- _Source data_
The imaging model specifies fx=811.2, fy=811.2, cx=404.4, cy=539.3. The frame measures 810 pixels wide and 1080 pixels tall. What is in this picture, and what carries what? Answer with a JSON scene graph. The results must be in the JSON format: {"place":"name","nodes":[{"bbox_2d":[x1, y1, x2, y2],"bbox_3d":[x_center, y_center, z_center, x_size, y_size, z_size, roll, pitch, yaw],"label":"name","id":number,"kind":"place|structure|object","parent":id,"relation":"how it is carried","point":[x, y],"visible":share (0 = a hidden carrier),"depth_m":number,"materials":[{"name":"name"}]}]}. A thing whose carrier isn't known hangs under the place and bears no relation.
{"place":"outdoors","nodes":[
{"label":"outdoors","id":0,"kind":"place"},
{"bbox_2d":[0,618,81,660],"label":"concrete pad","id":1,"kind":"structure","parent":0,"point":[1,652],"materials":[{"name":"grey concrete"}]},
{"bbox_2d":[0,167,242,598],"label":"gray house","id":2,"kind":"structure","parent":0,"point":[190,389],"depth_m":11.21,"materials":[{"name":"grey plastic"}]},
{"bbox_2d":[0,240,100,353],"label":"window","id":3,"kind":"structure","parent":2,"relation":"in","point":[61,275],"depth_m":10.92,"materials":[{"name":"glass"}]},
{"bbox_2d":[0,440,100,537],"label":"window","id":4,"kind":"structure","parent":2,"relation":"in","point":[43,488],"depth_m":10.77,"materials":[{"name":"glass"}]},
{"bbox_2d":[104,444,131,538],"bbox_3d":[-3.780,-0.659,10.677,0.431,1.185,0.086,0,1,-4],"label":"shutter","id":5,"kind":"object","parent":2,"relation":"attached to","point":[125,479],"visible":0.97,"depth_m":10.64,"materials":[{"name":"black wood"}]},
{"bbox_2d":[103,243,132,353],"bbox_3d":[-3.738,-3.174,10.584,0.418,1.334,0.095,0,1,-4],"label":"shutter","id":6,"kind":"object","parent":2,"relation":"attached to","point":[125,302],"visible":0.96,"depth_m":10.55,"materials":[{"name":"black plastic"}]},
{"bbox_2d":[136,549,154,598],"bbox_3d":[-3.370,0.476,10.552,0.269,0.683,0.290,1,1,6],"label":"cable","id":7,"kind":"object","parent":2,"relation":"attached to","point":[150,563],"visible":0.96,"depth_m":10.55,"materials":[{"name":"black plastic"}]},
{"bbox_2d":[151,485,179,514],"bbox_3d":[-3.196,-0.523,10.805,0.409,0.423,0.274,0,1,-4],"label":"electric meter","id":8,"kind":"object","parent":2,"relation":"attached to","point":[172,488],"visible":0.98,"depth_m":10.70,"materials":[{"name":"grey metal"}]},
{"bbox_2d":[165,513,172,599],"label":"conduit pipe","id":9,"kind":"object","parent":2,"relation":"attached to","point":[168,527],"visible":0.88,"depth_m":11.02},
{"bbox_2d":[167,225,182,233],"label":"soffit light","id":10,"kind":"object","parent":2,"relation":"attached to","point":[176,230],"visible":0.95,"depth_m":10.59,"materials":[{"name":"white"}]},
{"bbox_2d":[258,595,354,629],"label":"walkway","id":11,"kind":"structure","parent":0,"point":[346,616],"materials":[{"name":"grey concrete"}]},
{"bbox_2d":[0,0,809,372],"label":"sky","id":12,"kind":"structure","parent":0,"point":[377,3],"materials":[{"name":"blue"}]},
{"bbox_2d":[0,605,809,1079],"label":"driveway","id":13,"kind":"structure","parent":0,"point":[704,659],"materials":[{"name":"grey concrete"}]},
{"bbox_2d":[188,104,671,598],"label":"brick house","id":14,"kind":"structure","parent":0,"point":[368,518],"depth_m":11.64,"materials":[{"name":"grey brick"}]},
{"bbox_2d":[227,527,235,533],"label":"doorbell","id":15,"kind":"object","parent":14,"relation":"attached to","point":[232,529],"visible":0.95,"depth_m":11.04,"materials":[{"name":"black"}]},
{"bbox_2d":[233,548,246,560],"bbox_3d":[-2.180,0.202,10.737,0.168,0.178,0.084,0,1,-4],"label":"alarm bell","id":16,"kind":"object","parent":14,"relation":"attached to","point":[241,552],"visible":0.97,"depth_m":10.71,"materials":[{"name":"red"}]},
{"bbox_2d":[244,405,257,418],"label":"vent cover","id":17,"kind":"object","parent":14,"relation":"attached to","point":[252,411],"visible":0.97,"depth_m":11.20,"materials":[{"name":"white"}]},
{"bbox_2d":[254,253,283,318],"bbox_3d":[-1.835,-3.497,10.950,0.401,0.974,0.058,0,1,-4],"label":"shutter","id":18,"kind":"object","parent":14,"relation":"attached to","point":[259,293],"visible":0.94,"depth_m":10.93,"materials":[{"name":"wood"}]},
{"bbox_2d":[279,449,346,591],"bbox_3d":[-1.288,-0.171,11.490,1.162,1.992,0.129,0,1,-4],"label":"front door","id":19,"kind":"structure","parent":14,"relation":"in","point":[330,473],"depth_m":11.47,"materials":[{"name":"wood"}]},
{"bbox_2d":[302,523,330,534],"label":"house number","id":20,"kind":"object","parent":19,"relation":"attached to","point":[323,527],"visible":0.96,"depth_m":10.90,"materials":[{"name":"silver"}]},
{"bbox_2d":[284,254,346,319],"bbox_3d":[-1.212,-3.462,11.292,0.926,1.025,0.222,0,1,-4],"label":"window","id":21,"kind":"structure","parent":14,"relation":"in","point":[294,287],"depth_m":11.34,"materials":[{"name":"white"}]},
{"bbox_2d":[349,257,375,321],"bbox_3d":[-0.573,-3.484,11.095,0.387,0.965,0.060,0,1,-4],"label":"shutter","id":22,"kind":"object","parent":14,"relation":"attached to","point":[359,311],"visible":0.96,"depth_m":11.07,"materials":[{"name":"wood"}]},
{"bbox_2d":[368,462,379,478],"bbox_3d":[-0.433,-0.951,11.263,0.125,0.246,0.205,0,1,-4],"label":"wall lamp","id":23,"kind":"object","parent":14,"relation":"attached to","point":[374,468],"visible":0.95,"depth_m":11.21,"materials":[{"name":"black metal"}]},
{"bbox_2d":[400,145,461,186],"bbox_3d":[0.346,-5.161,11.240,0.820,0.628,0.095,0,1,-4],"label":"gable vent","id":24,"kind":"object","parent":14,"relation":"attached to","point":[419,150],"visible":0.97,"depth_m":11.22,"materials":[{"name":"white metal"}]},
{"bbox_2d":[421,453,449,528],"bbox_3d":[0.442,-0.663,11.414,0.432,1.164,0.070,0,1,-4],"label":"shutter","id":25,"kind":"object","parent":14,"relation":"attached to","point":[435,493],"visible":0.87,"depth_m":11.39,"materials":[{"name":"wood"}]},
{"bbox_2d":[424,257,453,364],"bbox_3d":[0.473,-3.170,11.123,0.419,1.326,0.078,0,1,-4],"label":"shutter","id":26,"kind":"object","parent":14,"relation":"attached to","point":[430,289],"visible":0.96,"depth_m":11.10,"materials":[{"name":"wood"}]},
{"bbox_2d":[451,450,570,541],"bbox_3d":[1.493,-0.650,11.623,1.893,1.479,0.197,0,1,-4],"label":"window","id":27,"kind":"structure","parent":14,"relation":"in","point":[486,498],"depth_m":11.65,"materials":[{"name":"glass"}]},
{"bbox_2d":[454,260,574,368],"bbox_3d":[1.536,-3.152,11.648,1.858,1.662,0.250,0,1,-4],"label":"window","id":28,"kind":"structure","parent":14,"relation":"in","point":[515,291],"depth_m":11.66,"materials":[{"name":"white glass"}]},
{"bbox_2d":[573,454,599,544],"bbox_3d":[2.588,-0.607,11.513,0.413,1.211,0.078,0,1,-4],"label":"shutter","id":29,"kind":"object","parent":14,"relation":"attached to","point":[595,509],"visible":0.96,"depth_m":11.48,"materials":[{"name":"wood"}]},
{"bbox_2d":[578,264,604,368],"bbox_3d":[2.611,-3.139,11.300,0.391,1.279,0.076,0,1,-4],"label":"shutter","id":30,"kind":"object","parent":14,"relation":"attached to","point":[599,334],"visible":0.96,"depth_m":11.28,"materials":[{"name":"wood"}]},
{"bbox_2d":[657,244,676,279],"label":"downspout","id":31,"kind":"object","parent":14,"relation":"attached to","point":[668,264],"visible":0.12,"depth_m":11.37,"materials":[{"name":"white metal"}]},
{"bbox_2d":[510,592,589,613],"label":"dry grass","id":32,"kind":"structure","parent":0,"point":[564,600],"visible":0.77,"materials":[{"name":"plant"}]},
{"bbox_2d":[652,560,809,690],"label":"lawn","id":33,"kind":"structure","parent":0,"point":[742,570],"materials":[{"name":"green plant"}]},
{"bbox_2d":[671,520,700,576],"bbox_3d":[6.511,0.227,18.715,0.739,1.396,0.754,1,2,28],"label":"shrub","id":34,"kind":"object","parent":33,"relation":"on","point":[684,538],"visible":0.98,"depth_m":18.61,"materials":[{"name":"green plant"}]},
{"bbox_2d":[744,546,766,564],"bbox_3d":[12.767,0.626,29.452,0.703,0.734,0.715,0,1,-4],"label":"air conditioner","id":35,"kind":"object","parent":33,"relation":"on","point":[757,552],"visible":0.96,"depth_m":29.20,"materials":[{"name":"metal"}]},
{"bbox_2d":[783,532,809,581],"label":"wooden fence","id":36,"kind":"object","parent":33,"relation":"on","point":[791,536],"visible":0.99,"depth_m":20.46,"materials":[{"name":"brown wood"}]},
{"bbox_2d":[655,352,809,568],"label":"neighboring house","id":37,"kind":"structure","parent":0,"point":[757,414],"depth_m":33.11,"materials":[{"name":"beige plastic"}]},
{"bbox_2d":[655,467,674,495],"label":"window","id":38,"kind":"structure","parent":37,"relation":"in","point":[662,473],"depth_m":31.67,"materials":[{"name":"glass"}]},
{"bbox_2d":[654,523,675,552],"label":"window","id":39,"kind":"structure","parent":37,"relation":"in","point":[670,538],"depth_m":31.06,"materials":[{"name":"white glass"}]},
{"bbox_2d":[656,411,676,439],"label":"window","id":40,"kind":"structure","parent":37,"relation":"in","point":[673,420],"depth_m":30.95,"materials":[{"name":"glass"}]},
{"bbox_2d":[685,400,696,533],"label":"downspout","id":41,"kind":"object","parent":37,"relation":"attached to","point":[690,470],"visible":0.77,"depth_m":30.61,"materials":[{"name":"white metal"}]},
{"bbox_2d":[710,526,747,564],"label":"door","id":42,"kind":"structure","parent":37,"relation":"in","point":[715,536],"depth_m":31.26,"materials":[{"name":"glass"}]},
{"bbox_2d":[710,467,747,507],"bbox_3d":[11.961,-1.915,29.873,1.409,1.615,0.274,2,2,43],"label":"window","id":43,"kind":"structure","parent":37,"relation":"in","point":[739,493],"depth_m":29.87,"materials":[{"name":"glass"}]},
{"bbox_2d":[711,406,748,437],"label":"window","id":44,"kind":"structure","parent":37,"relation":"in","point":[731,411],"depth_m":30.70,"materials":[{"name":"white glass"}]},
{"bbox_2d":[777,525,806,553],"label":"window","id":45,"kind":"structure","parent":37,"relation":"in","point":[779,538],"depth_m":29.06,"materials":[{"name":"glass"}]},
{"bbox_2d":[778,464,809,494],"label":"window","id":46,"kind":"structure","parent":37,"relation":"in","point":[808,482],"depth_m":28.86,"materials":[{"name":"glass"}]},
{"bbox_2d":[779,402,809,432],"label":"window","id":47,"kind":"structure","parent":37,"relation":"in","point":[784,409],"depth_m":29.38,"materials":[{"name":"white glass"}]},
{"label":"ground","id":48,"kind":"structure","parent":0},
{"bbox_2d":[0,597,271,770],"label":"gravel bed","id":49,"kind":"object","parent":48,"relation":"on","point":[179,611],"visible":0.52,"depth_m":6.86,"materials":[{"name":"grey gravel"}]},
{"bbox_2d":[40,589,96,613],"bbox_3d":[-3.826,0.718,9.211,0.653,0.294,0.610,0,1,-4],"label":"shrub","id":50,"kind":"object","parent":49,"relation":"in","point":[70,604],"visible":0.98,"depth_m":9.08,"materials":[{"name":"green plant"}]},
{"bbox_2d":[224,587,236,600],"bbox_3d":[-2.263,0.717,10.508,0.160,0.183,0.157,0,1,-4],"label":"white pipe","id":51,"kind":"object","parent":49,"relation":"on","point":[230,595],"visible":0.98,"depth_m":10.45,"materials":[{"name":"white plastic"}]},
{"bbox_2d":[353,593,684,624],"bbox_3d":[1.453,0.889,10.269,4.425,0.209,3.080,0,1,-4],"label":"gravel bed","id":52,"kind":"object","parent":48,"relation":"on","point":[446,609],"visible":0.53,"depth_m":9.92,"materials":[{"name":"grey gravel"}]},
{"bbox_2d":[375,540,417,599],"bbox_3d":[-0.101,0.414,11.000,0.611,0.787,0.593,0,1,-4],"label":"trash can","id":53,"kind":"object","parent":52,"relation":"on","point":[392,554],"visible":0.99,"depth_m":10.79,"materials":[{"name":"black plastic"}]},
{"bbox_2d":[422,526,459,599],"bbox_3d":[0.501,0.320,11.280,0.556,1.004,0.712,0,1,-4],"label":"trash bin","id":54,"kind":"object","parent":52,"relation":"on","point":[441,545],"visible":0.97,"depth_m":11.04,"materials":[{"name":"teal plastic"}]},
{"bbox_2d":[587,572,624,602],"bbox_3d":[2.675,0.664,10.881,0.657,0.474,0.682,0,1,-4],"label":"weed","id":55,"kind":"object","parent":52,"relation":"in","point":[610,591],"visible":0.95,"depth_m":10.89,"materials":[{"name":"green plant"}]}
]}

- _Exercise_
For every line above that holds the word "plastic", report the whole line.

- _Expected output_
{"bbox_2d":[0,167,242,598],"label":"gray house","id":2,"kind":"structure","parent":0,"point":[190,389],"depth_m":11.21,"materials":[{"name":"grey plastic"}]},
{"bbox_2d":[103,243,132,353],"bbox_3d":[-3.738,-3.174,10.584,0.418,1.334,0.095,0,1,-4],"label":"shutter","id":6,"kind":"object","parent":2,"relation":"attached to","point":[125,302],"visible":0.96,"depth_m":10.55,"materials":[{"name":"black plastic"}]},
{"bbox_2d":[136,549,154,598],"bbox_3d":[-3.370,0.476,10.552,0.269,0.683,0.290,1,1,6],"label":"cable","id":7,"kind":"object","parent":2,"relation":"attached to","point":[150,563],"visible":0.96,"depth_m":10.55,"materials":[{"name":"black plastic"}]},
{"bbox_2d":[655,352,809,568],"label":"neighboring house","id":37,"kind":"structure","parent":0,"point":[757,414],"depth_m":33.11,"materials":[{"name":"beige plastic"}]},
{"bbox_2d":[224,587,236,600],"bbox_3d":[-2.263,0.717,10.508,0.160,0.183,0.157,0,1,-4],"label":"white pipe","id":51,"kind":"object","parent":49,"relation":"on","point":[230,595],"visible":0.98,"depth_m":10.45,"materials":[{"name":"white plastic"}]},
{"bbox_2d":[375,540,417,599],"bbox_3d":[-0.101,0.414,11.000,0.611,0.787,0.593,0,1,-4],"label":"trash can","id":53,"kind":"object","parent":52,"relation":"on","point":[392,554],"visible":0.99,"depth_m":10.79,"materials":[{"name":"black plastic"}]},
{"bbox_2d":[422,526,459,599],"bbox_3d":[0.501,0.320,11.280,0.556,1.004,0.712,0,1,-4],"label":"trash bin","id":54,"kind":"object","parent":52,"relation":"on","point":[441,545],"visible":0.97,"depth_m":11.04,"materials":[{"name":"teal plastic"}]},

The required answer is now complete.